TASK BRIEF ▸ Gather each line of the records where "para" appears.

- Opening Delimiter -

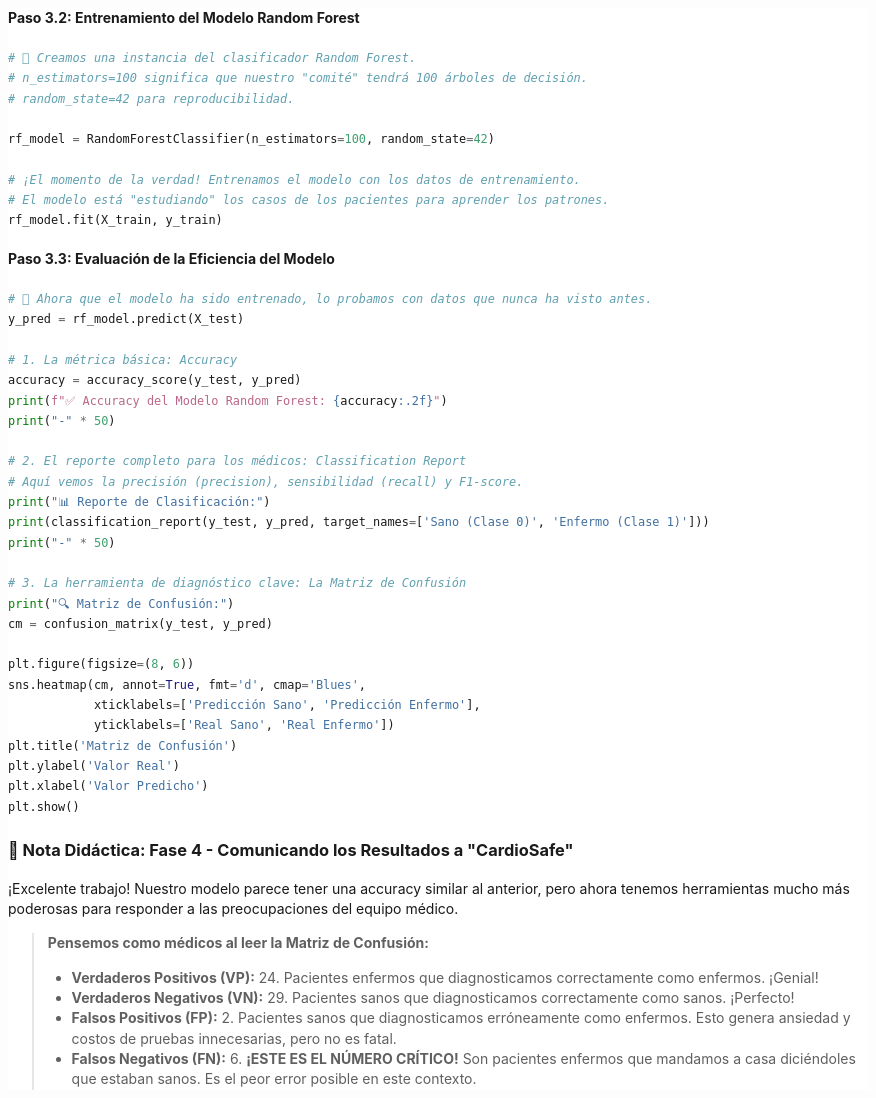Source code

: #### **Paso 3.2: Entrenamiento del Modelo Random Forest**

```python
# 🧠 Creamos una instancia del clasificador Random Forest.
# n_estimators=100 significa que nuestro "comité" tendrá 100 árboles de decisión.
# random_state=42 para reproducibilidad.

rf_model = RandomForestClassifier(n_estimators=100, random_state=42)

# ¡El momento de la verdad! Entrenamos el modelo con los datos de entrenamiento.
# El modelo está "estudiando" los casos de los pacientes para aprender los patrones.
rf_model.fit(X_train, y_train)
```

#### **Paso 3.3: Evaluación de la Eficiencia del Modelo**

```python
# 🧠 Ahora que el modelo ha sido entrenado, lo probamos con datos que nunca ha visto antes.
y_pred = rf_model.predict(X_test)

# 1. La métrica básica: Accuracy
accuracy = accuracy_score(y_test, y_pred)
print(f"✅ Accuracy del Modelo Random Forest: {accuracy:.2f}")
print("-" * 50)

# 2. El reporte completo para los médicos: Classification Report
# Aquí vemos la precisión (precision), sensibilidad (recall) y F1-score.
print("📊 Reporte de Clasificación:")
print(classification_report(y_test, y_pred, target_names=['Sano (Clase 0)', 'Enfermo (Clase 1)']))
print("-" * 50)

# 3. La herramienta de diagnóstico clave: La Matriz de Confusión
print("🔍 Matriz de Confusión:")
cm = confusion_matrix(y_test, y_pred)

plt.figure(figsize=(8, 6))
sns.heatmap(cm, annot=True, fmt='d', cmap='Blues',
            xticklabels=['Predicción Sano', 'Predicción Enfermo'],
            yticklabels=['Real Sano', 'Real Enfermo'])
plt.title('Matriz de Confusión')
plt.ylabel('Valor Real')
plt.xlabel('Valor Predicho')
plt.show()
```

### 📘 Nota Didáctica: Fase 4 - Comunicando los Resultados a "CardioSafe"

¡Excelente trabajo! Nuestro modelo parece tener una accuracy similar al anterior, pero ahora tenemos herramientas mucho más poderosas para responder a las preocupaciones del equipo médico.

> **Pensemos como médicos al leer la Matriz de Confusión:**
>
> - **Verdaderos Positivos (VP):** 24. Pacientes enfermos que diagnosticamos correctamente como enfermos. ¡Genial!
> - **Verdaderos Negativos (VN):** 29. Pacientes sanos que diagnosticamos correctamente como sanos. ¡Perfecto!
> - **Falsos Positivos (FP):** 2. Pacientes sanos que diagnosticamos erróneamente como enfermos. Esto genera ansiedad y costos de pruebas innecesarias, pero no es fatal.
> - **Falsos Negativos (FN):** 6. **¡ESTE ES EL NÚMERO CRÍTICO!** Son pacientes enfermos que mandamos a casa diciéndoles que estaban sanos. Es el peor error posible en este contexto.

- Closing Delimiter -

WRITTEN REPLY ▸
# random_state=42 para reproducibilidad.
# El modelo está "estudiando" los casos de los pacientes para aprender los patrones.
# 2. El reporte completo para los médicos: Classification Report
¡Excelente trabajo! Nuestro modelo parece tener una accuracy similar al anterior, pero ahora tenemos herramientas mucho más poderosas para responder a las preocupaciones del equipo médico.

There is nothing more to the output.